- Butterfly each chop from the fat side and trim them of excess fat. One at a time, place each chop between two sheets of plastic wrap and pound to an even 6-millimeter thickness. Lightly brush the paillards with oil and season both sides with salt and pepper.
- Remove the dark green tops off of each leek, cutting about 5 centimeters above the point where the leaves begin to darken. Trim just enough of each root end so the layers remain attached. Cut each leek in half lengthwise. Remove the tough outer leaves on each leek. Rinse the leeks under running water, opening up the layers to remove any dirt. Pat dry. Lightly coat the leeks with oil and season to taste with salt and pepper.
- Prepare the grill for direct cooking over low heat (120° to 180°C). If you're using a charcoal grill, keep a small part of the charcoal grate clear of briquettes as a safety zone of indirect heat.
- Brush the cooking grates clean. Grill the leeks over direct low heat, with the lid closed, until softened and slightly charred on all sides, 15 to 20 minutes, turning every couple of minutes for even cooking and moving the leeks over indirect heat if they become too dark before they are tender.
- In a food processor combine the sauce ingredients. Pulse to a semi-smooth consistency. Season to taste with salt.

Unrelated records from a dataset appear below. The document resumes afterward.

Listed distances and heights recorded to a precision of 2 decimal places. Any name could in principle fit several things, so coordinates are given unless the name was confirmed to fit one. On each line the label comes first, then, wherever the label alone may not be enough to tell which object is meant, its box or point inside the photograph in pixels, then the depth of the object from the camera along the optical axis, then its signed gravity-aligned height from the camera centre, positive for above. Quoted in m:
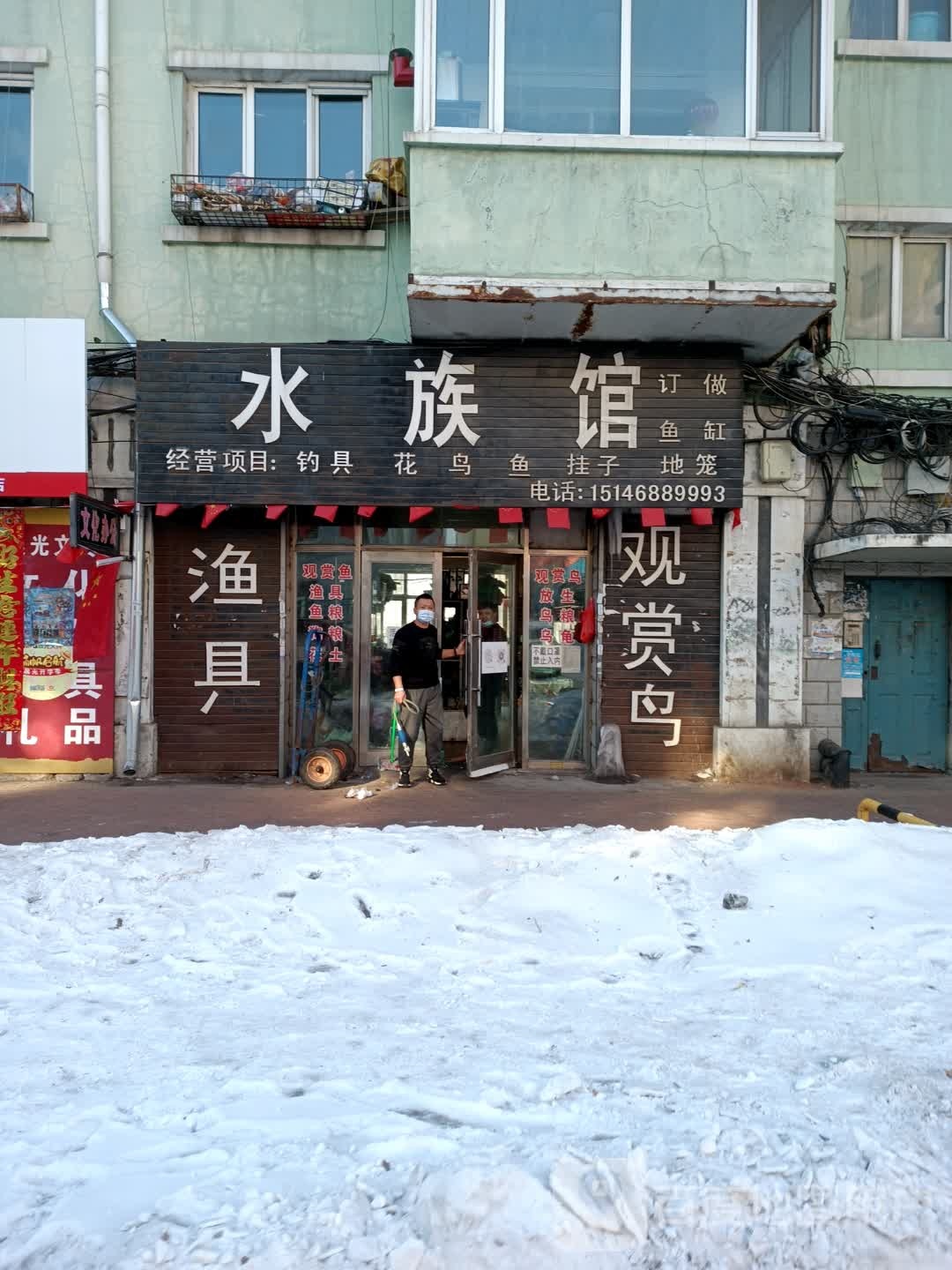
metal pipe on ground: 6.61 -1.34
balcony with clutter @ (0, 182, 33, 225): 9.98 +4.70
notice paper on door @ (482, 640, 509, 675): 10.49 -0.28
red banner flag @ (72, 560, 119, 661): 10.23 +0.08
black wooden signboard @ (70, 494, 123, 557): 9.09 +1.10
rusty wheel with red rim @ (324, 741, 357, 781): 9.94 -1.37
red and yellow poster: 10.22 -0.33
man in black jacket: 9.74 -0.53
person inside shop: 10.51 -0.73
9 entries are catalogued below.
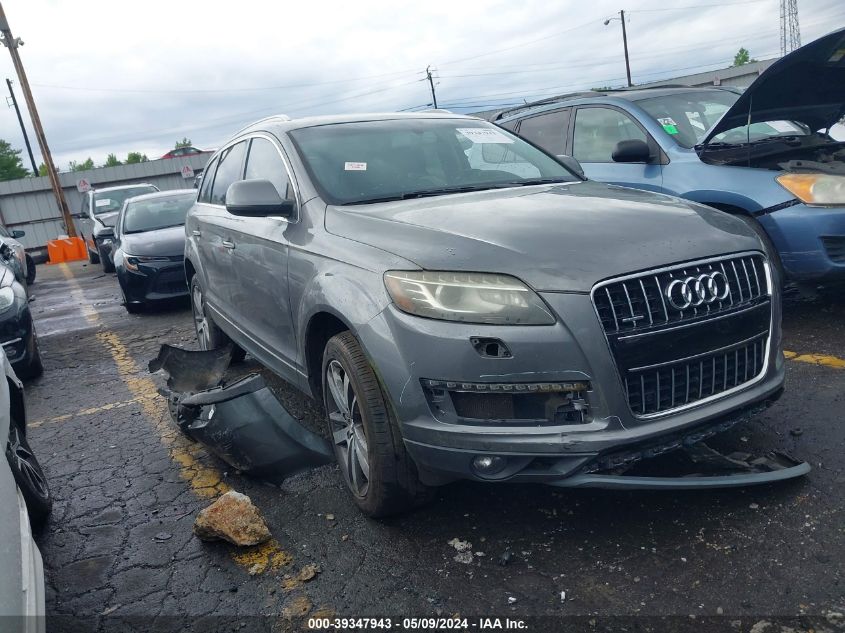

- Increase the temperature of the grill to high heat (230º to 290ºC). Brush the cooking grates clean. Grill the paillards over direct high heat, with the lid closed, until the meat is nicely marked, about 3 minutes. Turn the paillards over and continue grilling just until the second side is lightly marked and meat shows just a hint of pink when pierced with the tip of a sharp knife, about 1 minute.
- Transfer the paillards, with the first grilled side facing up, to individual plates. Divide the sauce evenly and spoon over the meat. Arrange two leeks on top of each paillard. Top with the parsley and serve warm.